**Document segment:**

....

Risk concerning jointly owned properties
When the managed asset is a property that is jointly owned with a third party, there are various risks that exist that don't exist when simply owned regarding its preservation, use, disposal, etc.
First, with regards to the management of jointly owned items, Civil Code Article 252 states that management shall be done by the party with a majority of ownership unless there is a separate agreement between the co-owners. When ADR does not own the majority interest, there is the possibility that the intents and wishes of ADR will not be able to be reflected in the management and operation of said real estate. In addition, since the co-owner according to Civil Code Article 249 can use all of said jointly owned item in accordance with the ratio of ownership, the ownership or use of the concerned real estate of ADR may be hindered by the exercise of rights by other co-owners.
Other risks that exist are that the co-owner may exercise the right to demand that the overall jointly owned item be subdivided (Civil Code Article 256), the possibility that the court may order an auction of the overall jointly owned item (Civil Code Article 258) or that the overall jointly owned item is disposed of by a co-owner going against the wishes of another co-owner and exercising the right to subdivide the property.
Although a rider among co-owners that the right to demand subdivision will not be exercised is valid, it loses validity after five years. In addition, even when there is a rider prohibiting subdivision that is already registered, the custodian, in the event that one of the parties to the rider filed for bankruptcy, can demand subdivision for said ownership portion to secure the right to convert into cash. However, a co-owner can purchase the portion owned by a co-owner that has filed for bankruptcy at an equivalent price (Bankruptcy Law Article 52, Corporate Rehabilitation Law Article 60 and Civil Reorganization Law Article 48).

....

**Dataset content:**

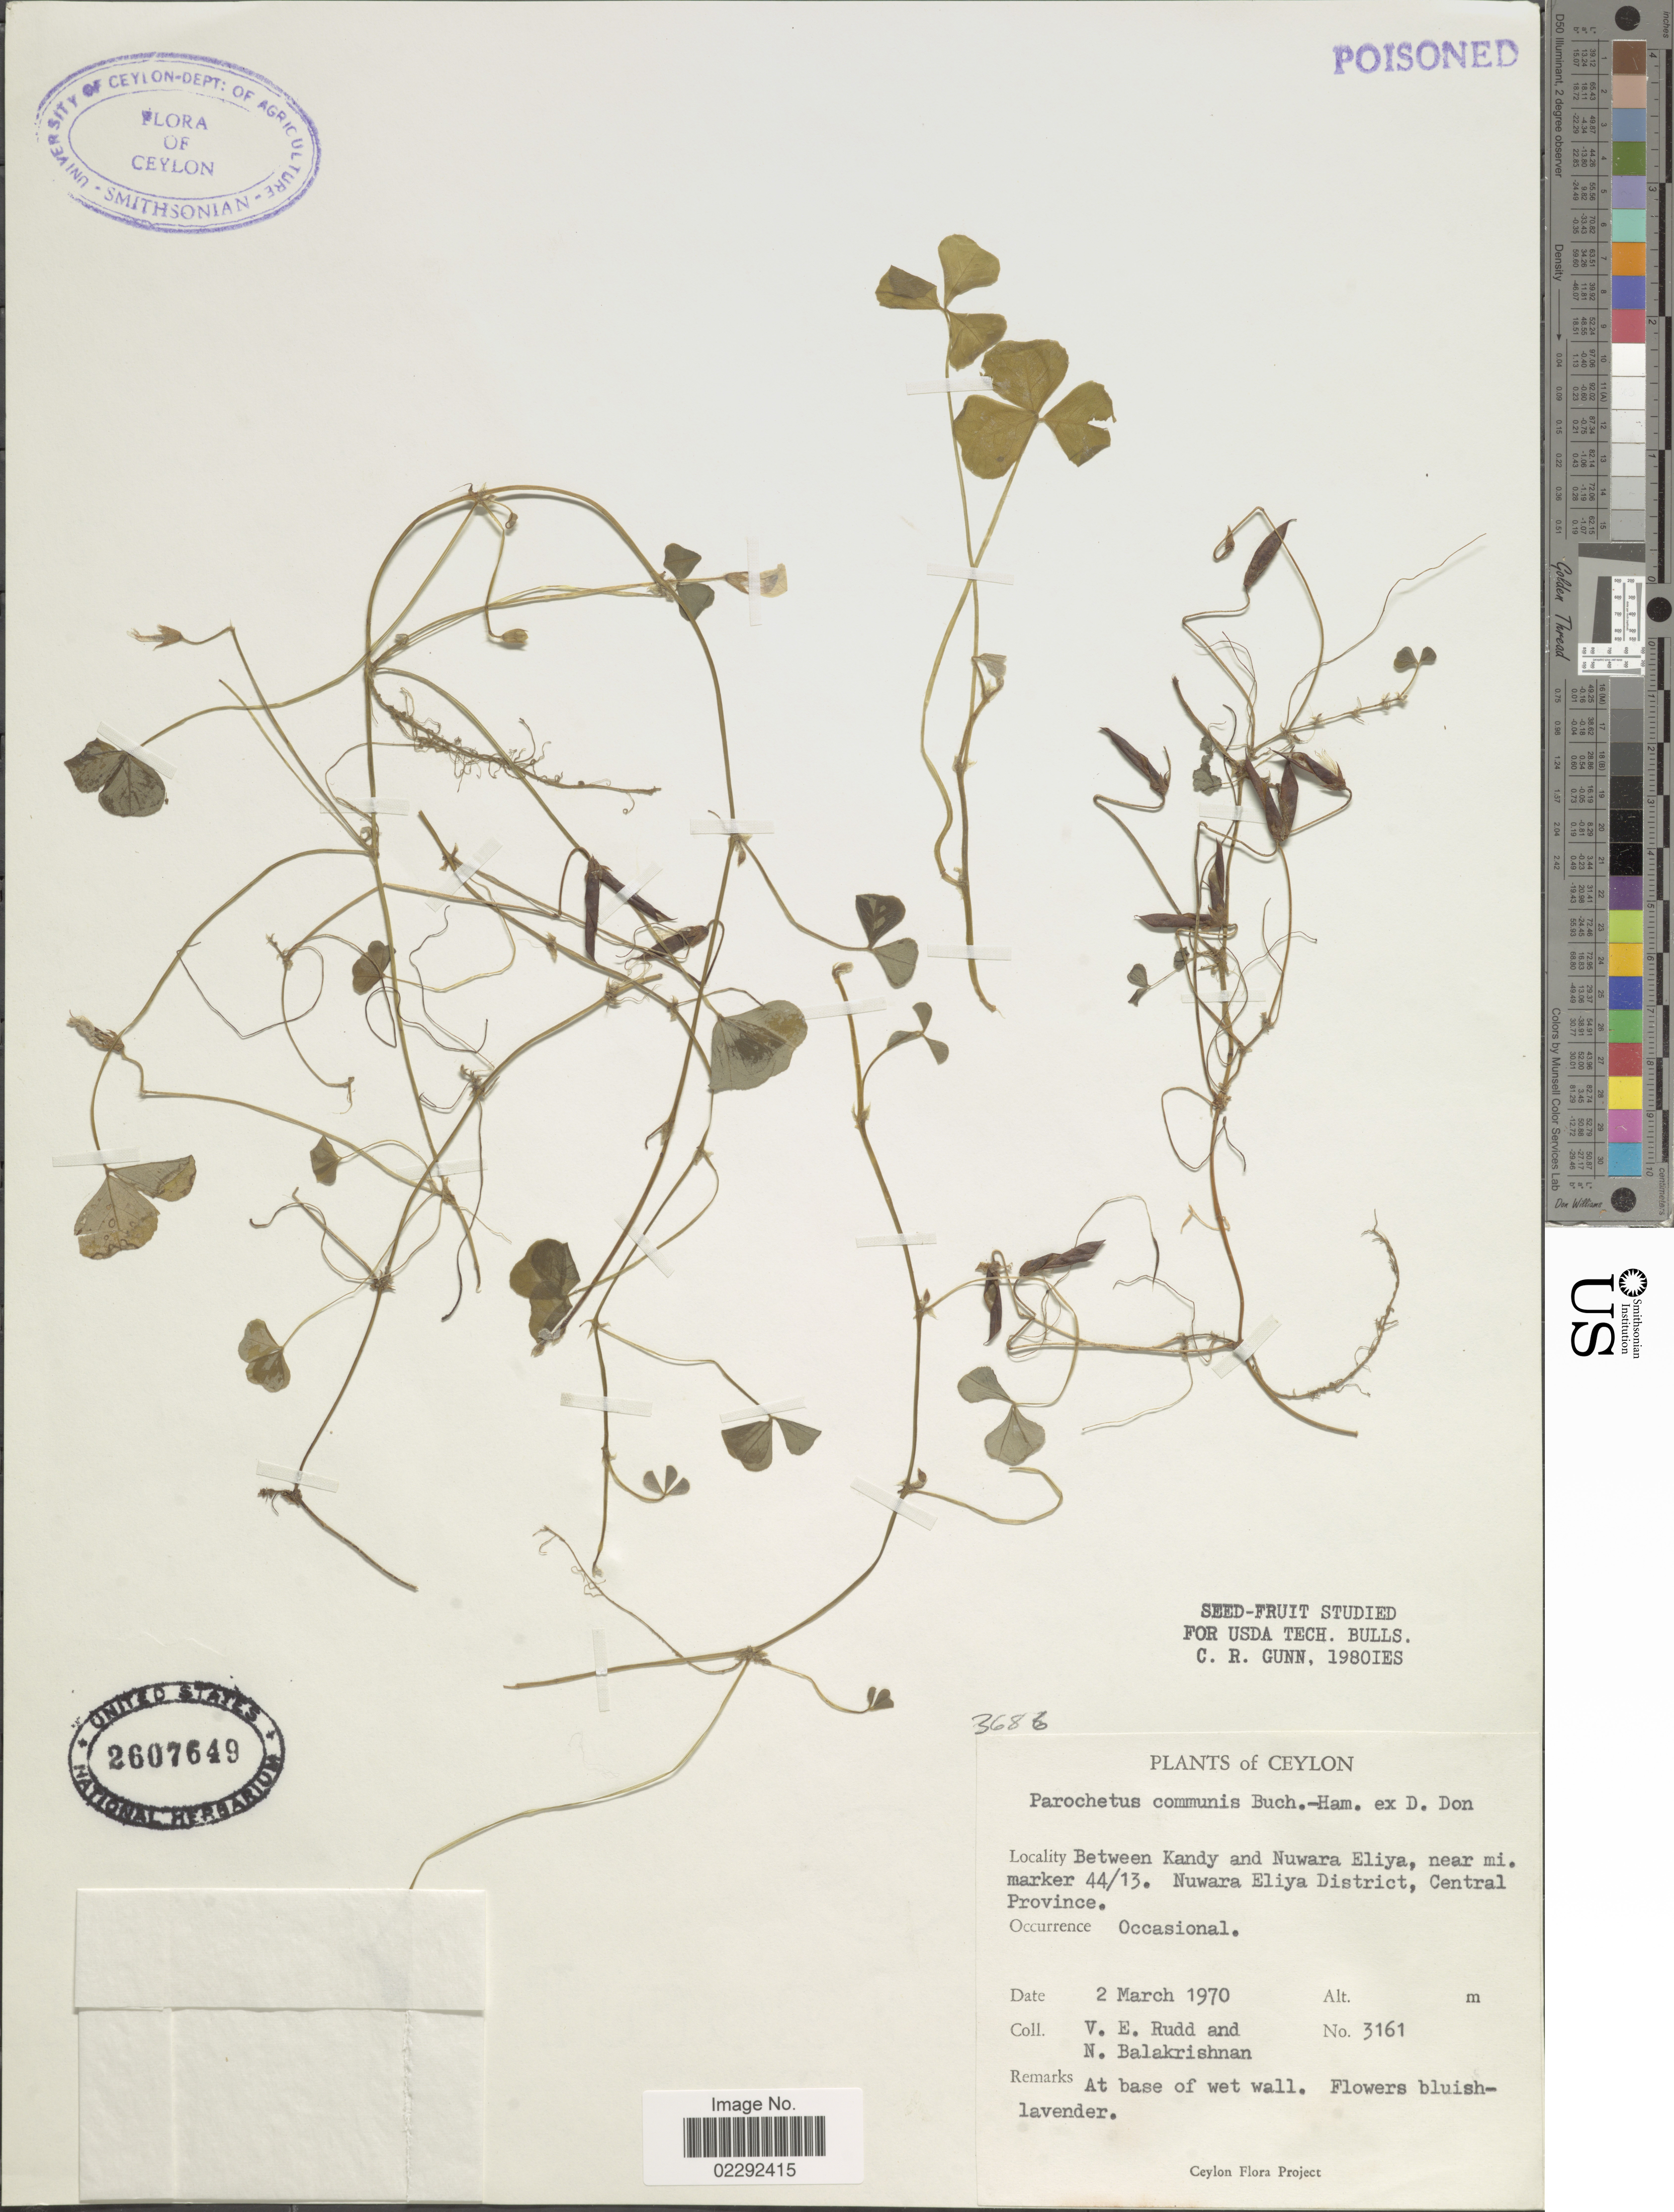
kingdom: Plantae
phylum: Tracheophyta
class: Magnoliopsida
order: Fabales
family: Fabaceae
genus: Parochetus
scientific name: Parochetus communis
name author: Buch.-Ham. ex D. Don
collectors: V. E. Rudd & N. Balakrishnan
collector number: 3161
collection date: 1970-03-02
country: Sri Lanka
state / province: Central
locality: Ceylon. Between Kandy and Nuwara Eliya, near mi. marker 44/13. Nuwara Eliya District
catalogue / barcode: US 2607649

....

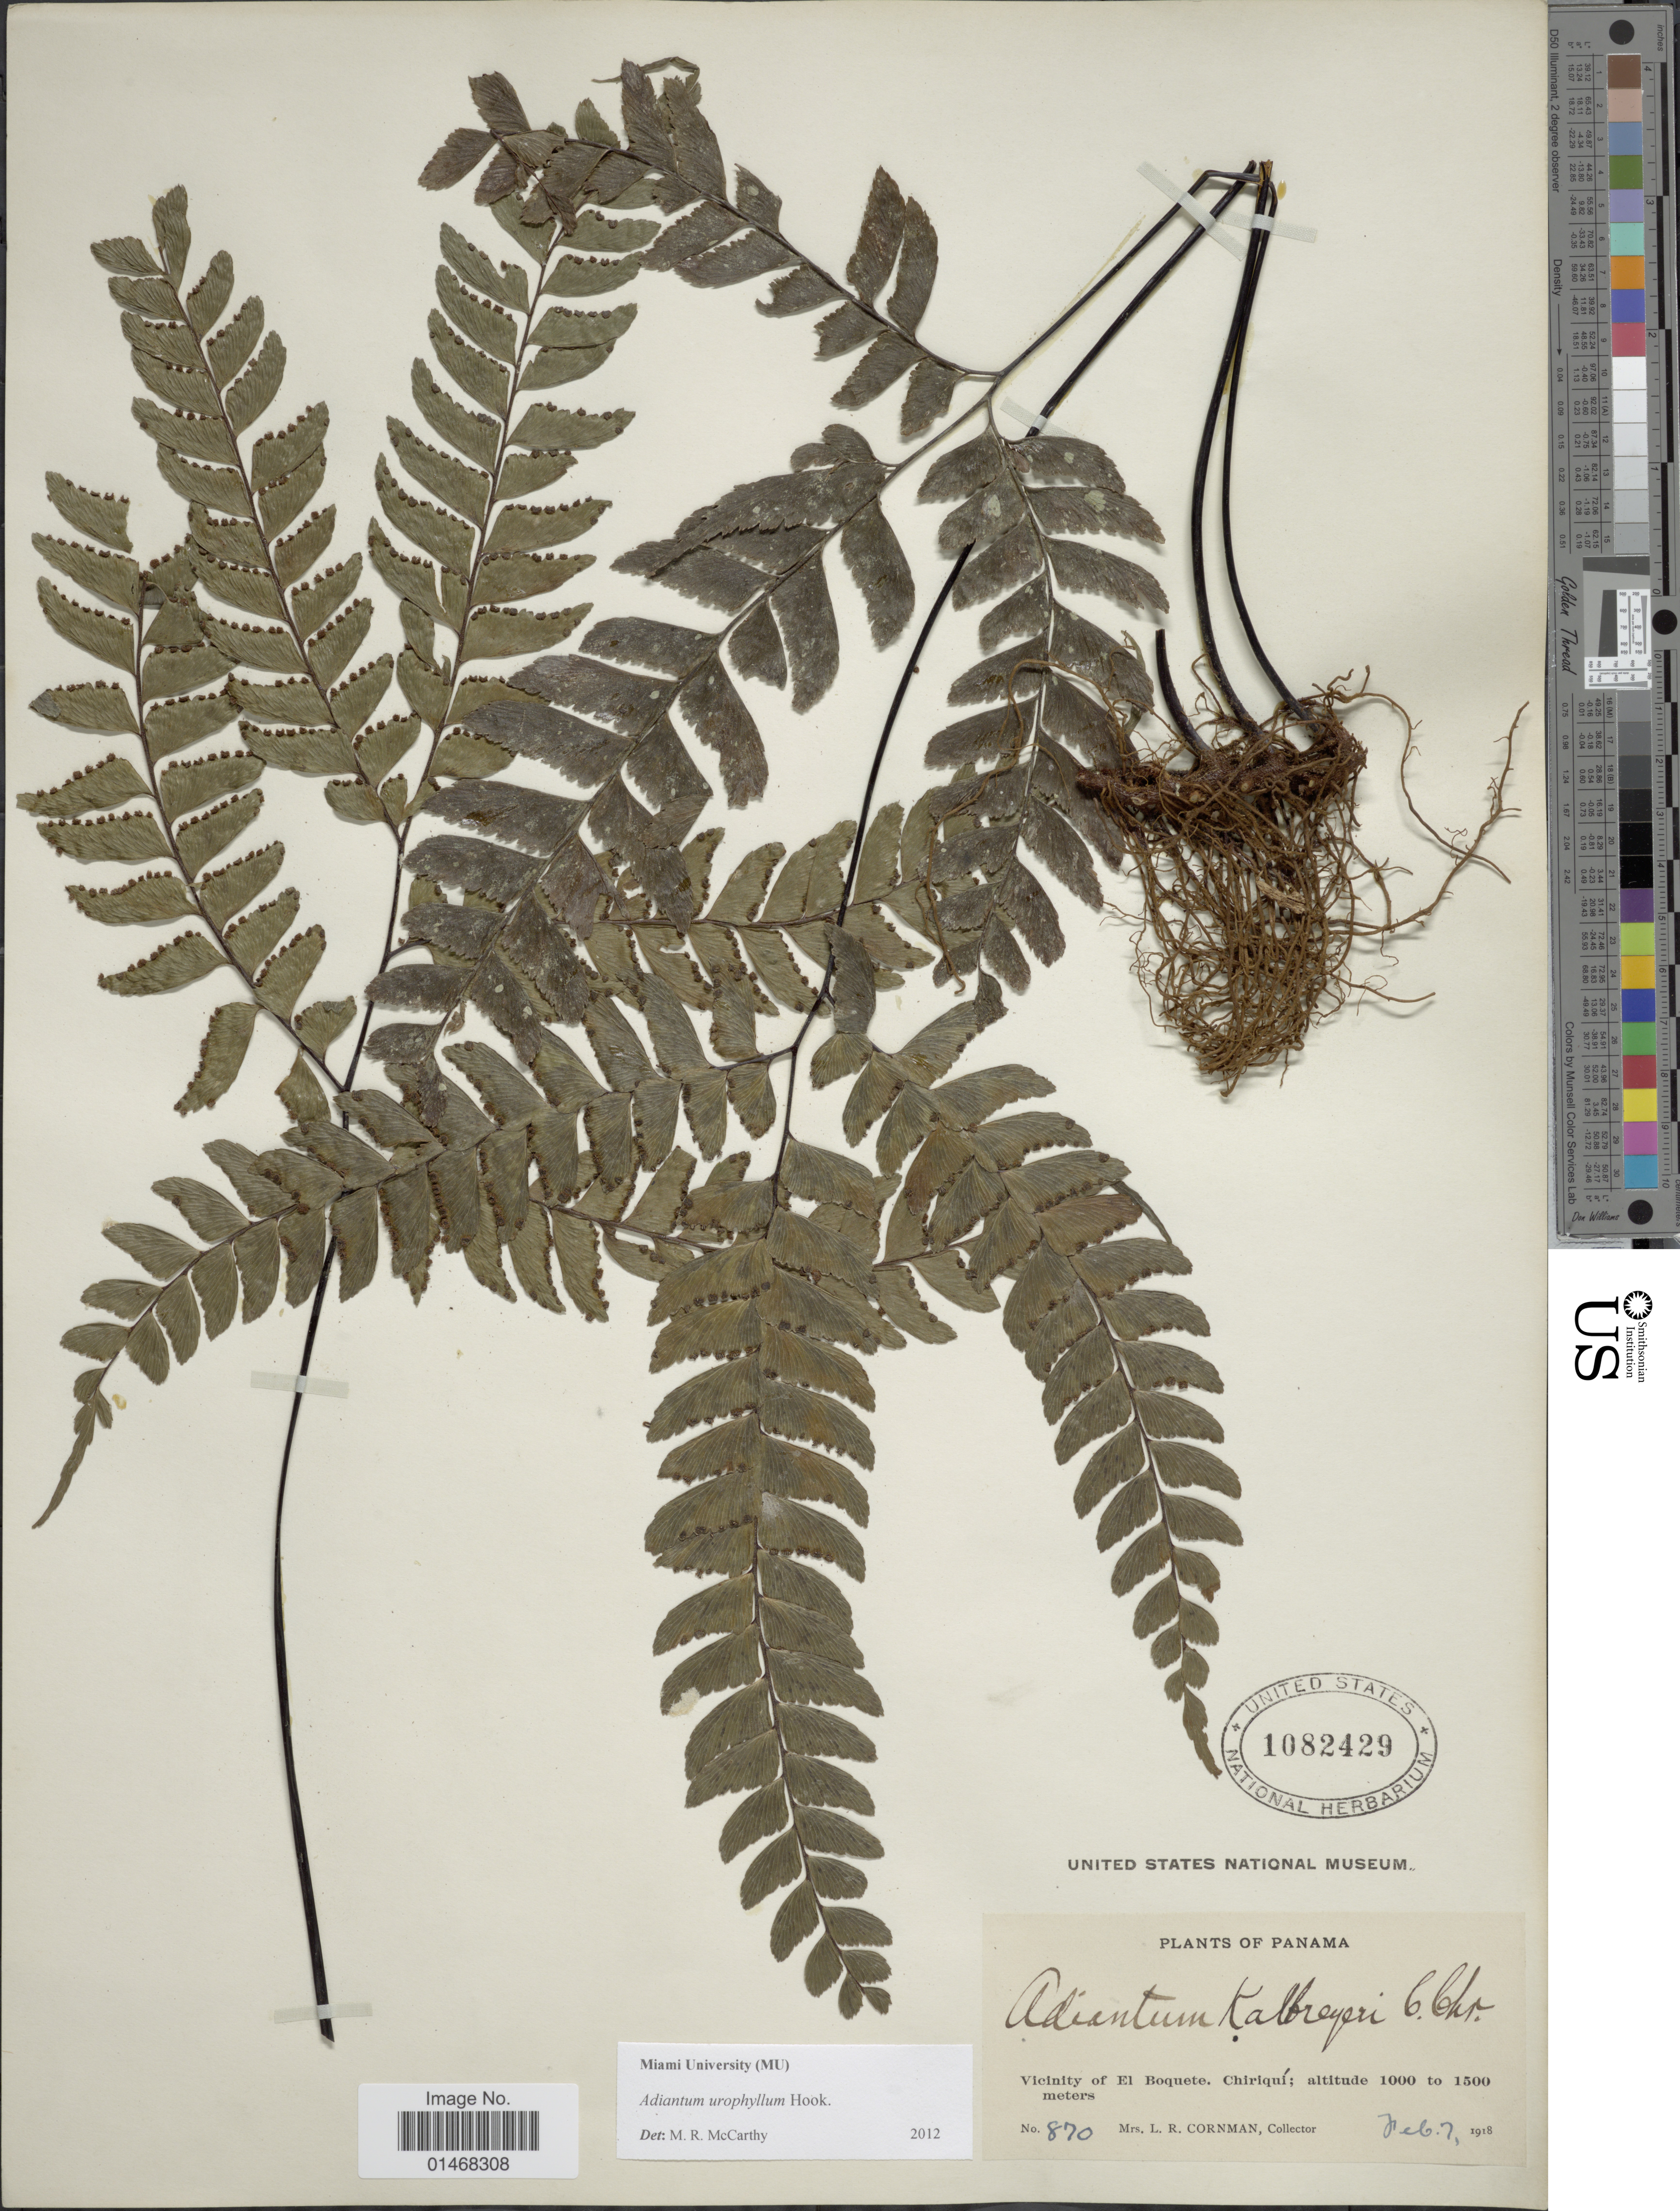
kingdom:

....

**Written instruction 1:** Write out the passage on jointly owned property risks between "Risk concerning jointly" and "use, disposal, etc.", inclusive.
**Written instruction 2:** Carry the text on jointly owned property risks forward from its last sentence.

**Expected answer 1:**
Risk concerning jointly owned properties
When the managed asset is a property that is jointly owned with a third party, there are various risks that exist that don't exist when simply owned regarding its preservation, use, disposal, etc.

**Expected answer 2:**
When the co-ownership interest of other owners has a hypothec placed on it, it is believed that the subdivision of the jointly owned property will lead to effectiveness of said hypothec being applied to the overall property that had been jointly owned in accordance with the ratio of said co-owner's (party that placed hypothec) ownership interest. Therefore, even if a hypothec is not placed on the jointly owned interest of an asset under management, when a hypothec has been placed on the jointly owned portion of another co-owner then the division of said property will lead to the risk that said hypothec will remain in effect regarding the subdivided managed asset in accordance with the owned interest of other co-ownership parties.
The general interpretation is that a co-ownership portion can be disposed of freely in the same manner as independently owned property, but there are cases where there is an obligation for a co-owner to provide other co-owners with a preferential right to purchase its share when selling the share to a third party. This is done by agreeing to a preferential purchase right (first option) for the co-ownership portion among co-owners.
When a co-owner of real estate becomes a renter of a property, it is generally interpreted that the rent obligation becomes an indivisible credit and that the obligation to return deposits becomes an indivisible obligation. Therefore, the co-owner faces possibility of being impacted by the credit risk of the co-owner who is the renter.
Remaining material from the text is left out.